Article published Feb 23, 2008

AG leading investigaion into Thompsom River plant

By JOHN S. ADAMS Tribune Capitol Bureau

HELENAÑAttorney General Mike McGrath directed the Division of Criminal Investigation to open a criminal investigation Friday into whether the owners of a troubled western Montana power plant misled state regulators in order to avoid paying a $1.9 million fine.

Gov. Brian Schweitzer requested the investigation Thursday, just two days after two environmental groups and more than a dozen Sanders County residents sent a letter to the governor, accusing former Thompson River Co-gen co-owner Barry Bates of misleading the state Department of Environmental Quality.

They said Bates wasn't honest about the company's financial situation and its plans to sell the plant to an investment firm, and they urged the governor to initiate an investigation.

"I believe the allegations raised in the letter are serious and warrant investigation," Schweitzer wrote in his letter to McGrath.

Anne Hedges, program director for the Montana Environmental Information Center, said she applauds Schweitzer's speedy response to the issues raised in Tuesday's letter.

"This is exactly what should be done," Hedges said Friday. "It's going to take a criminal investigator to get to the bottom of this and to find out what people knew and when they knew it. That will be the only way to truly determine if they lied to state."

In 2006, the DEQ fined Thompson River Co-gen $1.9 million for violating its air quality permit, but company officials told the DEQ that the plant, which had voluntarily shut down in October 2005, was in dire financial straits and couldn't afford to pay the full amount. The DEQ agreed to let the company hire an independent analyst to assess the company's ability to pay the fine.

According to the independent financial report, one of the factors that would have impacted the plant's future capability to pay the full $1.9 million fine was whether the plant, or the company, could be sold to an entity that could operate the facility more economically. The report concluded that there was "no such possibility on the horizon."
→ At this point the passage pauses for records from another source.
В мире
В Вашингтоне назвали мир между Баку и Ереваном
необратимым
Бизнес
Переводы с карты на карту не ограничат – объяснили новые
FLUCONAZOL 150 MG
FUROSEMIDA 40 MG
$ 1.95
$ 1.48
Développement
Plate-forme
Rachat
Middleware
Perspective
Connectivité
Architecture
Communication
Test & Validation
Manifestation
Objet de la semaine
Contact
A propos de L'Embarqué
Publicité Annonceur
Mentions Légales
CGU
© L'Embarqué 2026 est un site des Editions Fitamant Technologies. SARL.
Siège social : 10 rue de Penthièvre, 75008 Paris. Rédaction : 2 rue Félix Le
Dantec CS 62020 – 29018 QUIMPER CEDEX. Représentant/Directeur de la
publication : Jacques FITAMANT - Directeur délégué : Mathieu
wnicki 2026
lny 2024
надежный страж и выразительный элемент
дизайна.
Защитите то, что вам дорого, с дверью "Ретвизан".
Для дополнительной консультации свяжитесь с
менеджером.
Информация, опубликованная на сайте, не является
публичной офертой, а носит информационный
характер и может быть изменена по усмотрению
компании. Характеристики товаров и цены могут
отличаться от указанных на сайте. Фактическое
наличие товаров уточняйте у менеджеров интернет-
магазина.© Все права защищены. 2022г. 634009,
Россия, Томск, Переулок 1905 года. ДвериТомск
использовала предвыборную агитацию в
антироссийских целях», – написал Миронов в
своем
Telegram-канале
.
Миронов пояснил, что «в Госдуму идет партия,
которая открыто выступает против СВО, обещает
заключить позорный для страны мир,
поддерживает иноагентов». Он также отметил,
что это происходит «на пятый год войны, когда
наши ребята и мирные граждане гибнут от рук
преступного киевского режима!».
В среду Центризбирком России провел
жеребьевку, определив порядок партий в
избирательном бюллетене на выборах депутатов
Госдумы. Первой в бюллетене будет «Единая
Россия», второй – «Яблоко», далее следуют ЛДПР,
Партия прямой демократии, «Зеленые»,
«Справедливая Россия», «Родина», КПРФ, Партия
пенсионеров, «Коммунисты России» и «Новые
The DEQ settled with the company in November 2007 for $200,000. That same month Thompson River Co-gen sold the plant to a new Montana corporation, Thompson River Power, for an undisclosed amount.

Details of the sale have not been made public, and calls to Bates' Kalispell office have not been returned. A representative for Wayzata Investment Partners, the Minnesota-based investment firm that owns Thompson River Power, said the company does not comment to the media.

The plant's critics say the DEQ never should have allowed Thompson River Co-gen to hire an independent analyst in the first place. Instead, they say, DEQ should have conducted the analysis in-house and kept the details of the audit on file.

John Arrigo, administrator of the DEQ's enforcement division, said the company refused to divulge private corporate information to the state but agreed to turn the information over to the independent auditor.

In his letter to McGrath, Schweitzer said he instructed DEQ Director Richard Opper to ensure full departmental cooperation with the investigation.

"We are very pleased with Gov. Schweitzer's prompt response," said Matt Clifford of the Missoula-based Clark Fork Coalition, one of the authors of Tuesday's letter. "We asked him to launch an investigation, which is the only way to get to the bottom of this thing, and to review what on earth is going on with DEQ's enforcement policies.The governor says he's doing both.We could not be happier, and we thank him."